Work required: Reproduce the listing exactly, with no pictures in your copy.

Provided entries:
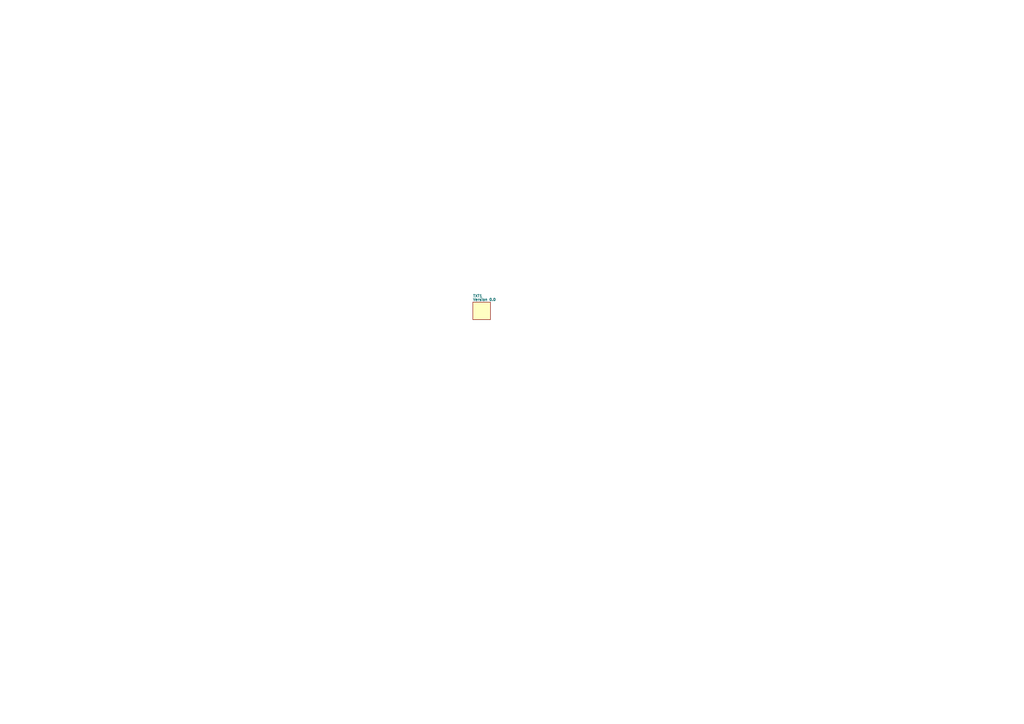
<source format=kicad_sch>

(kicad_sch
  (version 20230121)
  (generator jitx)
  (uuid 219df102-d28d-b743-245e-efc9439ef913)
  (paper "A4")
  
  
  

  (symbol (lib_id "Version_0_0") (at 139.7 90.17 0.0)  (unit 1)
    (in_bom yes) (on_board yes) 
    (uuid 68ea4415-fc87-c777-5cd9-5a18556d2542)
    (property "Reference" "TXT1" (id 0) (at 137.16 86.268 0.0) (effects (font (size 0.762 0.762)) (justify left bottom )))
    (property "Value" "Version 0.0" (id 1) (at 137.16 87.33 0.0) (effects (font (size 0.762 0.762)) (justify left bottom )))
    (property "Footprint" "jitx-design:TEXT_LP" (id 2) (at 139.7 90.17 0.0) (effects (font (size 0.762 0.762)) hide))
    (property "Datasheet" "" (id 3) (at 139.7 90.17 0.0) (effects (font (size 0.762 0.762)) hide))
      (property "Name" "version-label" (id 4) (at 139.7 90.17 0.0) (effects (font (size 0.762 0.762)) hide))
      (property "Description" "Version 0.0" (id 5) (at 139.7 90.17 0.0) (effects (font (size 0.762 0.762)) hide))
      (property "Manufacturer" "non-BOM" (id 6) (at 139.7 90.17 0.0) (effects (font (size 0.762 0.762)) hide))
      (property "MPN" "Version 0.0" (id 7) (at 139.7 90.17 0.0) (effects (font (size 0.762 0.762)) hide))
      (property "Reference-prefix" "TXT" (id 8) (at 139.7 90.17 0.0) (effects (font (size 0.762 0.762)) hide))
    

    (instances
      (project "jitx-design"
        (path "/219df102-d28d-b743-245e-efc9439ef913"
          (reference "TXT1") (unit 1)
        )
      )
    )
  )
  (sheet_instances (path "/" (page "1")))
)

</source>
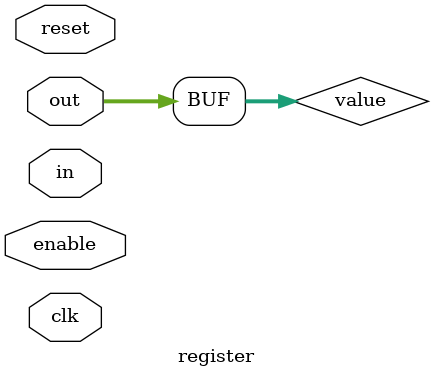
<source format=sv>
`timescale 1ns / 1ps


module register # (
    parameter int SIZE = 16
    )(
    input [(SIZE-1):0] in,
    input clk,
    input reset,
    input enable,
    input [(SIZE-1):0] out
    );
    
    logic [(SIZE-1):0] value = '0;
    assign out = value;
    
    always@(posedge clk) begin
        if(reset) 
            value = '0;
        else if (enable)
           value = in;
    end
    
endmodule

</source>
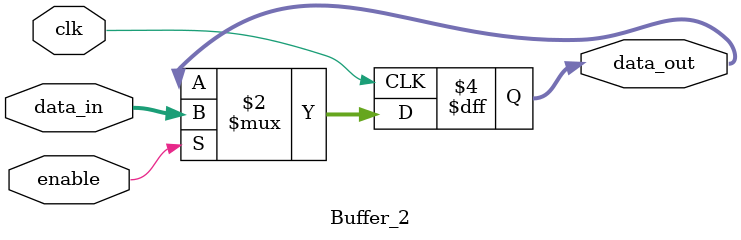
<source format=v>
`timescale 1ns/1ns

module Buffer_2(
    input wire clk,
    input wire enable,
    input wire [31:0] data_in,
    output reg [31:0] data_out
);
    always @(posedge clk) begin
        if (enable)
            data_out <= data_in;
    end
endmodule


</source>
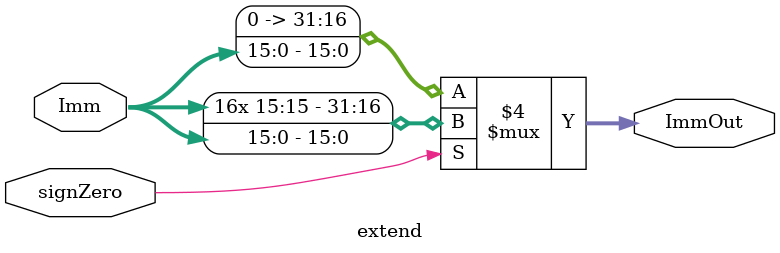
<source format=v>
module extend (signZero, Imm, ImmOut);
input signZero;
input [15:0]Imm;
output reg [31:0]ImmOut;



always@(signZero or Imm) begin
		if(signZero == 1'b0)
			ImmOut[31:0] <= { 16'b0 , Imm[15:0] };
		else ImmOut[31:0] <= { {16{Imm[15]}}, Imm[15:0] };
	end


endmodule
</source>
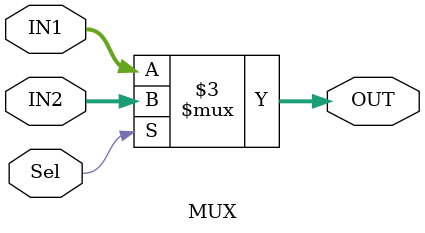
<source format=v>


// File Name: MUX.V

// Description: 2X1 MUX.

// Author: Omar Hossam El Din

//----------------------------------------------------------------------

module MUX #(

//-----------------------------------------------------------------------
//                    Parameters Decleration   
//-----------------------------------------------------------------------

 parameter DATA_WIDTH   = 32


)





( 
//-----------------------------------------------------------------------
//                        Port Decleration   
//-----------------------------------------------------------------------
  
  input wire  [DATA_WIDTH-1:0]      IN1,
  
  input wire  [DATA_WIDTH-1:0]      IN2,
  
  input wire                        Sel,
  
  output reg  [DATA_WIDTH-1:0]      OUT
  
  );
  
  always@(*)
  
  begin
    
  if(Sel)
    
    OUT = IN2;
    
  else
    
    OUT = IN1;
    
  end
  
  
endmodule






</source>
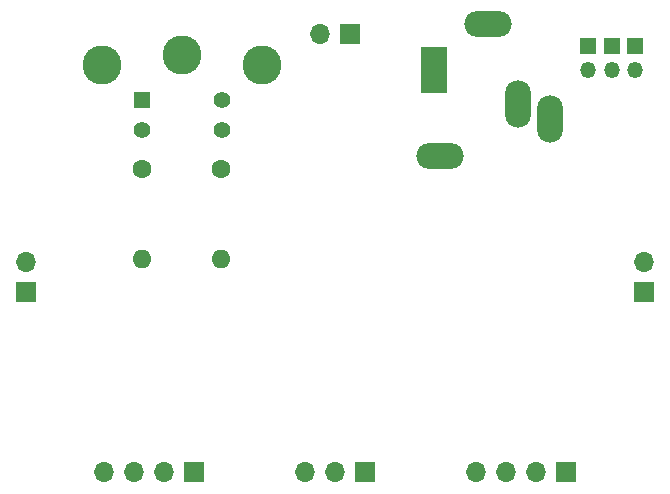
<source format=gbr>
G04 #@! TF.GenerationSoftware,KiCad,Pcbnew,(6.0.0)*
G04 #@! TF.CreationDate,2022-02-21T15:52:47+01:00*
G04 #@! TF.ProjectId,rfreplacement,72667265-706c-4616-9365-6d656e742e6b,rev?*
G04 #@! TF.SameCoordinates,Original*
G04 #@! TF.FileFunction,Soldermask,Bot*
G04 #@! TF.FilePolarity,Negative*
%FSLAX46Y46*%
G04 Gerber Fmt 4.6, Leading zero omitted, Abs format (unit mm)*
G04 Created by KiCad (PCBNEW (6.0.0)) date 2022-02-21 15:52:47*
%MOMM*%
%LPD*%
G01*
G04 APERTURE LIST*
%ADD10R,1.700000X1.700000*%
%ADD11O,1.700000X1.700000*%
%ADD12O,2.200000X4.000000*%
%ADD13O,4.000000X2.200000*%
%ADD14R,2.200000X4.000000*%
%ADD15R,1.398000X1.398000*%
%ADD16C,1.398000*%
%ADD17C,3.306000*%
%ADD18R,1.350000X1.350000*%
%ADD19O,1.350000X1.350000*%
%ADD20C,1.600000*%
%ADD21O,1.600000X1.600000*%
G04 APERTURE END LIST*
D10*
X144272000Y-99822000D03*
D11*
X141732000Y-99822000D03*
X139192000Y-99822000D03*
X136652000Y-99822000D03*
D10*
X127254000Y-99822000D03*
D11*
X124714000Y-99822000D03*
X122174000Y-99822000D03*
D10*
X112776000Y-99822000D03*
D11*
X110236000Y-99822000D03*
X107696000Y-99822000D03*
X105156000Y-99822000D03*
D12*
X142896000Y-69886000D03*
X140196000Y-68686000D03*
D13*
X137696000Y-61886000D03*
D14*
X133096000Y-65786000D03*
D13*
X133596000Y-73086000D03*
D15*
X108410000Y-68326000D03*
D16*
X115110000Y-68326000D03*
X108410000Y-70816000D03*
X115110000Y-70816000D03*
D17*
X111760000Y-64516000D03*
X118520000Y-65326000D03*
X105000000Y-65326000D03*
D18*
X146156000Y-63772000D03*
D19*
X146156000Y-65772000D03*
D18*
X148156000Y-63772000D03*
D19*
X148156000Y-65772000D03*
D18*
X150156000Y-63772000D03*
D19*
X150156000Y-65772000D03*
D10*
X125984000Y-62738000D03*
D11*
X123444000Y-62738000D03*
D10*
X150876000Y-84582000D03*
D11*
X150876000Y-82042000D03*
D10*
X98552000Y-84582000D03*
D11*
X98552000Y-82042000D03*
D20*
X108406000Y-74152000D03*
D21*
X108406000Y-81772000D03*
D20*
X115062000Y-74168000D03*
D21*
X115062000Y-81788000D03*
M02*

</source>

Answer to the exercise:
<source format=kicad_sch>

(kicad_sch
  (version 20230121)
  (generator jitx)
  (uuid 219df102-d28d-b743-245e-efc9439ef913)
  (paper "A4")
  
  
  

  (symbol (lib_id "Version_0_0") (at 139.7 90.17 0.0)  (unit 1)
    (in_bom yes) (on_board yes) 
    (uuid 68ea4415-fc87-c777-5cd9-5a18556d2542)
    (property "Reference" "TXT1" (id 0) (at 137.16 86.268 0.0) (effects (font (size 0.762 0.762)) (justify left bottom )))
    (property "Value" "Version 0.0" (id 1) (at 137.16 87.33 0.0) (effects (font (size 0.762 0.762)) (justify left bottom )))
    (property "Footprint" "jitx-design:TEXT_LP" (id 2) (at 139.7 90.17 0.0) (effects (font (size 0.762 0.762)) hide))
    (property "Datasheet" "" (id 3) (at 139.7 90.17 0.0) (effects (font (size 0.762 0.762)) hide))
      (property "Name" "version-label" (id 4) (at 139.7 90.17 0.0) (effects (font (size 0.762 0.762)) hide))
      (property "Description" "Version 0.0" (id 5) (at 139.7 90.17 0.0) (effects (font (size 0.762 0.762)) hide))
      (property "Manufacturer" "non-BOM" (id 6) (at 139.7 90.17 0.0) (effects (font (size 0.762 0.762)) hide))
      (property "MPN" "Version 0.0" (id 7) (at 139.7 90.17 0.0) (effects (font (size 0.762 0.762)) hide))
      (property "Reference-prefix" "TXT" (id 8) (at 139.7 90.17 0.0) (effects (font (size 0.762 0.762)) hide))
    

    (instances
      (project "jitx-design"
        (path "/219df102-d28d-b743-245e-efc9439ef913"
          (reference "TXT1") (unit 1)
        )
      )
    )
  )
  (sheet_instances (path "/" (page "1")))
)

</source>
<source format=sv>
`timescale 1ns / 1ps


module register # (
    parameter int SIZE = 16
    )(
    input [(SIZE-1):0] in,
    input clk,
    input reset,
    input enable,
    input [(SIZE-1):0] out
    );
    
    logic [(SIZE-1):0] value = '0;
    assign out = value;
    
    always@(posedge clk) begin
        if(reset) 
            value = '0;
        else if (enable)
           value = in;
    end
    
endmodule

</source>
<source format=v>
`timescale 1ns/1ns

module Buffer_2(
    input wire clk,
    input wire enable,
    input wire [31:0] data_in,
    output reg [31:0] data_out
);
    always @(posedge clk) begin
        if (enable)
            data_out <= data_in;
    end
endmodule


</source>
<source format=v>
module extend (signZero, Imm, ImmOut);
input signZero;
input [15:0]Imm;
output reg [31:0]ImmOut;



always@(signZero or Imm) begin
		if(signZero == 1'b0)
			ImmOut[31:0] <= { 16'b0 , Imm[15:0] };
		else ImmOut[31:0] <= { {16{Imm[15]}}, Imm[15:0] };
	end


endmodule
</source>
<source format=v>


// File Name: MUX.V

// Description: 2X1 MUX.

// Author: Omar Hossam El Din

//----------------------------------------------------------------------

module MUX #(

//-----------------------------------------------------------------------
//                    Parameters Decleration   
//-----------------------------------------------------------------------

 parameter DATA_WIDTH   = 32


)





( 
//-----------------------------------------------------------------------
//                        Port Decleration   
//-----------------------------------------------------------------------
  
  input wire  [DATA_WIDTH-1:0]      IN1,
  
  input wire  [DATA_WIDTH-1:0]      IN2,
  
  input wire                        Sel,
  
  output reg  [DATA_WIDTH-1:0]      OUT
  
  );
  
  always@(*)
  
  begin
    
  if(Sel)
    
    OUT = IN2;
    
  else
    
    OUT = IN1;
    
  end
  
  
endmodule






</source>
<source format=gbr>
G04 #@! TF.GenerationSoftware,KiCad,Pcbnew,(6.0.0)*
G04 #@! TF.CreationDate,2022-02-21T15:52:47+01:00*
G04 #@! TF.ProjectId,rfreplacement,72667265-706c-4616-9365-6d656e742e6b,rev?*
G04 #@! TF.SameCoordinates,Original*
G04 #@! TF.FileFunction,Soldermask,Bot*
G04 #@! TF.FilePolarity,Negative*
%FSLAX46Y46*%
G04 Gerber Fmt 4.6, Leading zero omitted, Abs format (unit mm)*
G04 Created by KiCad (PCBNEW (6.0.0)) date 2022-02-21 15:52:47*
%MOMM*%
%LPD*%
G01*
G04 APERTURE LIST*
%ADD10R,1.700000X1.700000*%
%ADD11O,1.700000X1.700000*%
%ADD12O,2.200000X4.000000*%
%ADD13O,4.000000X2.200000*%
%ADD14R,2.200000X4.000000*%
%ADD15R,1.398000X1.398000*%
%ADD16C,1.398000*%
%ADD17C,3.306000*%
%ADD18R,1.350000X1.350000*%
%ADD19O,1.350000X1.350000*%
%ADD20C,1.600000*%
%ADD21O,1.600000X1.600000*%
G04 APERTURE END LIST*
D10*
X144272000Y-99822000D03*
D11*
X141732000Y-99822000D03*
X139192000Y-99822000D03*
X136652000Y-99822000D03*
D10*
X127254000Y-99822000D03*
D11*
X124714000Y-99822000D03*
X122174000Y-99822000D03*
D10*
X112776000Y-99822000D03*
D11*
X110236000Y-99822000D03*
X107696000Y-99822000D03*
X105156000Y-99822000D03*
D12*
X142896000Y-69886000D03*
X140196000Y-68686000D03*
D13*
X137696000Y-61886000D03*
D14*
X133096000Y-65786000D03*
D13*
X133596000Y-73086000D03*
D15*
X108410000Y-68326000D03*
D16*
X115110000Y-68326000D03*
X108410000Y-70816000D03*
X115110000Y-70816000D03*
D17*
X111760000Y-64516000D03*
X118520000Y-65326000D03*
X105000000Y-65326000D03*
D18*
X146156000Y-63772000D03*
D19*
X146156000Y-65772000D03*
D18*
X148156000Y-63772000D03*
D19*
X148156000Y-65772000D03*
D18*
X150156000Y-63772000D03*
D19*
X150156000Y-65772000D03*
D10*
X125984000Y-62738000D03*
D11*
X123444000Y-62738000D03*
D10*
X150876000Y-84582000D03*
D11*
X150876000Y-82042000D03*
D10*
X98552000Y-84582000D03*
D11*
X98552000Y-82042000D03*
D20*
X108406000Y-74152000D03*
D21*
X108406000Y-81772000D03*
D20*
X115062000Y-74168000D03*
D21*
X115062000Y-81788000D03*
M02*

</source>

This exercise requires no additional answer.